McMahon’s victory defined downward what winning the Rumble meant. By having a non-wrestler win, it became clear that winning the Rumble and “winning” the Rumble were now different things. Performing impressively -- or even doing something important -- during the match became as good as being the last man standing. Winning became a means to a narrative end, an excuse to punch a chosen wrestler’s ticket for Wrestlemania.

While performers such as Mysterio, Batista, Sheamus and Alberto Del Rio have had their first main event matches at Wrestlemania as a result of Rumble victories, these were either as part of a major, long-term storyline or a way to put somebody important in the less-important title match; Sheamus’, ADR’s and Mysterio’s matches were all Wrestlemania also-rans for the WHC and Sheamus’ match lasted all of 18 seconds.
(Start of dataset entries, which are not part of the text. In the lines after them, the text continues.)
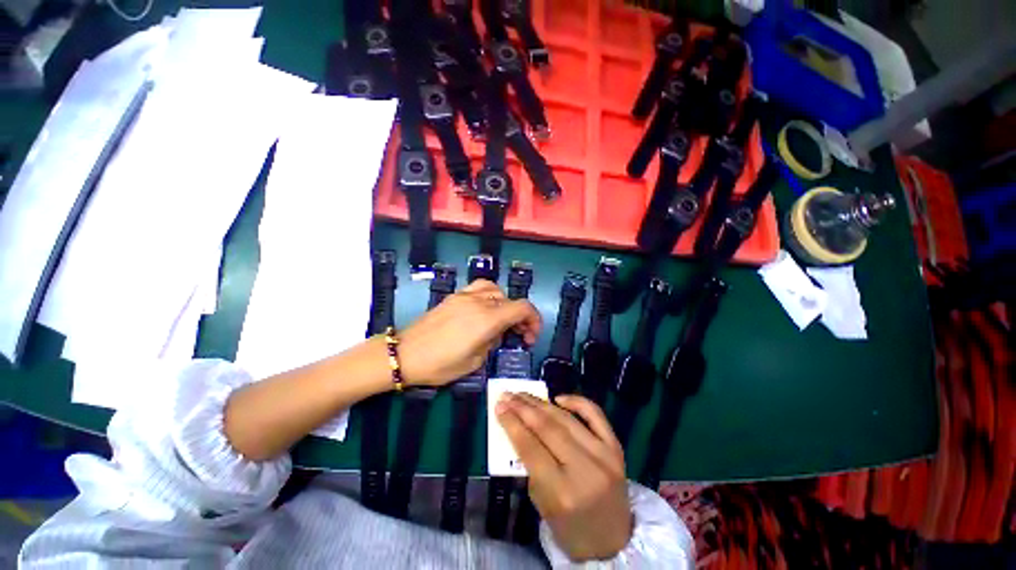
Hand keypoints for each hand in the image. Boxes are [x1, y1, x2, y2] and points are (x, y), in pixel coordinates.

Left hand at [397, 279, 541, 386]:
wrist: (405, 354)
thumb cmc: (440, 365)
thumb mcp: (474, 361)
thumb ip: (492, 342)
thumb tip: (496, 333)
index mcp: (487, 319)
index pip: (522, 308)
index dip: (534, 320)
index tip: (530, 337)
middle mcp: (479, 302)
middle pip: (511, 300)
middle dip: (520, 317)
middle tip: (518, 335)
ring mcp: (465, 296)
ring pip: (496, 290)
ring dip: (505, 304)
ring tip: (501, 319)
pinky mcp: (454, 296)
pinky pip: (479, 288)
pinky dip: (489, 295)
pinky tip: (483, 310)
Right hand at [496, 393, 632, 560]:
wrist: (613, 541)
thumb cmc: (570, 528)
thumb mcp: (541, 504)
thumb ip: (530, 465)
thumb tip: (518, 425)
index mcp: (562, 493)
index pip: (530, 448)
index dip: (512, 424)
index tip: (499, 406)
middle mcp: (585, 470)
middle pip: (547, 429)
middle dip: (523, 408)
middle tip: (508, 394)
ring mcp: (604, 456)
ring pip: (566, 419)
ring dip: (541, 403)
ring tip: (524, 394)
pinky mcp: (616, 447)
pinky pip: (595, 414)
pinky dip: (576, 401)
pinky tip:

And while notables like CM Punk, John Morrison and Kofi Kingston have never won the Rumble, their insane performances -- like Punk’s intercession prayers during the 2010 match -- created “moments.” In the Rumble circa now, that’s enough.

Which leaves us where we are for this Sunday: a Rumble match, with perhaps the deepest roster ever -- and definitely the deepest roster since the mid-00s when HBK, Angle, Benoit, Taker and Lesnar were all full time performers as opposed to a few-times-a-year attractions/cautionary tales -- completely and totally overshadowed by a single championship match. Now, this isn’t just any championship match -- what with the Rock and C.M. Punk’s epic/quasi-historic showdown getting as much shine as any match in recent memory -- but the Rumble match isn’t supposed to be any ordinary match.

When you take that (the hype) and you add on the decreased importance of things like title shots (and things like the Money in the Bank contract that give you a title shot whenever you damn well please), a chance at the belt -- even after Punk has spent the last 430-or-so days toiling away to create value for it -- there’s no surprise that this is occurring , even if the fact that it’s happening (and the fact that we aren’t surprised about it happening) are kind of depressing.

And, this prestige deficit isn’t a temporary problem, or one the promotion seems particularly eager to fix. But, as much as it has been diluted, the Royal Rumble still matters, because it’s still fun. From the surprise entrants to the shocking eliminations, the match offers a lurid real-time illustration of why it’s fun to be a wrestling fan. Goofy, declining, confused: sure, the Rumble is all that. But it’s also enjoyable enough that it’s possible to watch 25 years of Rumbles without ever getting sick of it. That doesn’t mean you should, of course.